Man, that really sucks. Have you been in touch with BK regarding this (in case I missed it)?
 

Rob711

Feeling the Heat
Oct 19, 2017
342
Long Island, ny
No, I haven’t called blaze king yet. Now that I’ve been home I don’t notice it until I go to the second floor. The weather has been damp, grey and rainy, relatively warm despite what calendar says.
 

Ashful

Minister of Fire
Mar 7, 2012
15,715
Philadelphia
I recall reading about this here before, was there a cause or solution? This is on my new in October Ashford insert.
BKVP reported that all but two cases were resolved. The remaining two may have also been resolved with some work, but both were owners who were just fed up with the stove, and requested a return or exchange. Both were granted, and both stoves were subsequently placed in new homes where they are operating without issue.

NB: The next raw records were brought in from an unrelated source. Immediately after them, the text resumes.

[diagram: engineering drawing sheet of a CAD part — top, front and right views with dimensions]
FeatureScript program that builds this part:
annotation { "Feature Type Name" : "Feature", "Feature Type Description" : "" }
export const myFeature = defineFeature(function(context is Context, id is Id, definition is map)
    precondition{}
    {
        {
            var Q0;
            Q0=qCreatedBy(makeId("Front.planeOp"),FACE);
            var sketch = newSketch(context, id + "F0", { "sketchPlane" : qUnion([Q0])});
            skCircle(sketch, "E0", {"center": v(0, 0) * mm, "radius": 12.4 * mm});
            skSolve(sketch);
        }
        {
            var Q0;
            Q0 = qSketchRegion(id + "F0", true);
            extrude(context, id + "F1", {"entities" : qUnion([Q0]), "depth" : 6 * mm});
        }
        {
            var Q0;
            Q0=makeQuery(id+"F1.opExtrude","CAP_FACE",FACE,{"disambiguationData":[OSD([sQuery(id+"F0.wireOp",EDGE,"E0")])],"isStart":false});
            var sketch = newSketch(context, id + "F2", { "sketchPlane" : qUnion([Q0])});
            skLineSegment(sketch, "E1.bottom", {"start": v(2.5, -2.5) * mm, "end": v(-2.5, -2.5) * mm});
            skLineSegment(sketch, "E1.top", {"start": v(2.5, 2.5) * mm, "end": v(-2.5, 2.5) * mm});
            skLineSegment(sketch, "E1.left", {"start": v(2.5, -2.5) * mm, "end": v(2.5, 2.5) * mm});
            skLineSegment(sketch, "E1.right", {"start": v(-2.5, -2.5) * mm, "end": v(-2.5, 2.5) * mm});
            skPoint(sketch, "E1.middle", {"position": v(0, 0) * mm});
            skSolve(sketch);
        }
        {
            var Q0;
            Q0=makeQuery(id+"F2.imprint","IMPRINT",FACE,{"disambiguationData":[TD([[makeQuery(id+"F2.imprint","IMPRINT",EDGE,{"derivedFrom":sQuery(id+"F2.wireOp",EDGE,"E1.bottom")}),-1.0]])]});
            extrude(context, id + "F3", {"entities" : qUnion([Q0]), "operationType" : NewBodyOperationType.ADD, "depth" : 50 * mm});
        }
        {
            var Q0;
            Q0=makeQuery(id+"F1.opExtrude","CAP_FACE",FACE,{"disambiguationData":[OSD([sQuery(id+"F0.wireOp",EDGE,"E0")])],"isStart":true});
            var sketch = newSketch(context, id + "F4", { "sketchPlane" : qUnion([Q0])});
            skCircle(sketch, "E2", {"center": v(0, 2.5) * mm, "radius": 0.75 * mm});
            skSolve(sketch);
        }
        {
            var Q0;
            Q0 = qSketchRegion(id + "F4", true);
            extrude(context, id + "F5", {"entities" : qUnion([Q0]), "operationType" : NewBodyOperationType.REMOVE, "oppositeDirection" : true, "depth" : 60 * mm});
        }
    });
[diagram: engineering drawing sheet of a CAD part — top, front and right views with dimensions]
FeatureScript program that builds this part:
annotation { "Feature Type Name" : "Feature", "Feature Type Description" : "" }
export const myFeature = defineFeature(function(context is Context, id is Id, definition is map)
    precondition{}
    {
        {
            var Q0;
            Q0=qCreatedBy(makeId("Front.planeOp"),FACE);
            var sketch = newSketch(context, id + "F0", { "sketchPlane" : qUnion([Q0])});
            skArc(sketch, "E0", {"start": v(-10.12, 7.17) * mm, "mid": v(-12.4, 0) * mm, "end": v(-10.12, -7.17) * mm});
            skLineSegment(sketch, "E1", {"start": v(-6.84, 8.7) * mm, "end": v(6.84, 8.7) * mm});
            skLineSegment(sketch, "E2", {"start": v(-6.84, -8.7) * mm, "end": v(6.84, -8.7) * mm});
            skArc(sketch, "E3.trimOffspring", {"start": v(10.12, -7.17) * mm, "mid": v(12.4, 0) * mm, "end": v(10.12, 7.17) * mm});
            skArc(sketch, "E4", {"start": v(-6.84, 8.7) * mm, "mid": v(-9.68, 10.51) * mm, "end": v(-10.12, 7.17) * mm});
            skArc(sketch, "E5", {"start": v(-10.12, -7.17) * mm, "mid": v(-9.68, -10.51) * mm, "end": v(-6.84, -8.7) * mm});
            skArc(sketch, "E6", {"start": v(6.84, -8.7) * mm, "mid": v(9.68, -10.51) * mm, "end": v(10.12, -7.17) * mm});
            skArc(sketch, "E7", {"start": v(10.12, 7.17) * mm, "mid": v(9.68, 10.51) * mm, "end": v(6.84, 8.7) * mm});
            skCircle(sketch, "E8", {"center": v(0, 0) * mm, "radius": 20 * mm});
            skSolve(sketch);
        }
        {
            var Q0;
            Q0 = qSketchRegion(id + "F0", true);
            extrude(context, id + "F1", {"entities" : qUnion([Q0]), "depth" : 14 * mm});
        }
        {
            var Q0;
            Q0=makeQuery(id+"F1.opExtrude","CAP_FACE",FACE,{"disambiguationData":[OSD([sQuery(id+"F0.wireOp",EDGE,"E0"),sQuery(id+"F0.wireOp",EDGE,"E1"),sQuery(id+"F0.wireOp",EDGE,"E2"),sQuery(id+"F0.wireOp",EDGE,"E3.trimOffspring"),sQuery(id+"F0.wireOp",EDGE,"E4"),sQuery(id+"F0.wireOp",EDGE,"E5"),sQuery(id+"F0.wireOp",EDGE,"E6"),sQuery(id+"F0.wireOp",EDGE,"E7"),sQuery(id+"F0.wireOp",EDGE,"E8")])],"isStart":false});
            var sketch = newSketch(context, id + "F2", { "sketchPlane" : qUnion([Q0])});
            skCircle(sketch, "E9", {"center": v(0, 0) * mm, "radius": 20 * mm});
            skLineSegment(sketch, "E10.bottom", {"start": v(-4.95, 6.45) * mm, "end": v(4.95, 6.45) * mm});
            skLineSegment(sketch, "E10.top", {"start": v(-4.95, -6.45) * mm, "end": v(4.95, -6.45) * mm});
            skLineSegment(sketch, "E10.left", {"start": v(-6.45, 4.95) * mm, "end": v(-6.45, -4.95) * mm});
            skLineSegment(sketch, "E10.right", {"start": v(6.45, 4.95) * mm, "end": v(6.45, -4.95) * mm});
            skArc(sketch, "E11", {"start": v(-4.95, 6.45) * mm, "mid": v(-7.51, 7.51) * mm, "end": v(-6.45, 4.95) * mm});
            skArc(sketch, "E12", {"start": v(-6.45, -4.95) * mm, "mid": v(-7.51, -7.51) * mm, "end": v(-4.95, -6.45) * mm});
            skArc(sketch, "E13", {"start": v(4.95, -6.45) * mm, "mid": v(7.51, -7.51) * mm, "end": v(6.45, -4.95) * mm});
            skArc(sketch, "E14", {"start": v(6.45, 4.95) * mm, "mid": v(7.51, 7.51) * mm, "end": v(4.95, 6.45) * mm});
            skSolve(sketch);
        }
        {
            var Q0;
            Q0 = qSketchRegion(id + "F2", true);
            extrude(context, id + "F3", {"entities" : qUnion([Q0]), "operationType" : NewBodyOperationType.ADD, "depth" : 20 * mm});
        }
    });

So yes, in one way or another, all were resolved. You should PM BKVP.
 

Rob711

Feeling the Heat
Oct 19, 2017
342
Long Island, ny
It’s going to be a monitor and see if it persists deal.
 

Rob711

Feeling the Heat
Oct 19, 2017
342
Long Island, ny
Idk. After a good char I set it to my low last night. This am no smell. Maybe it was the lingering smell from a reload. I’ll keep a nose on it.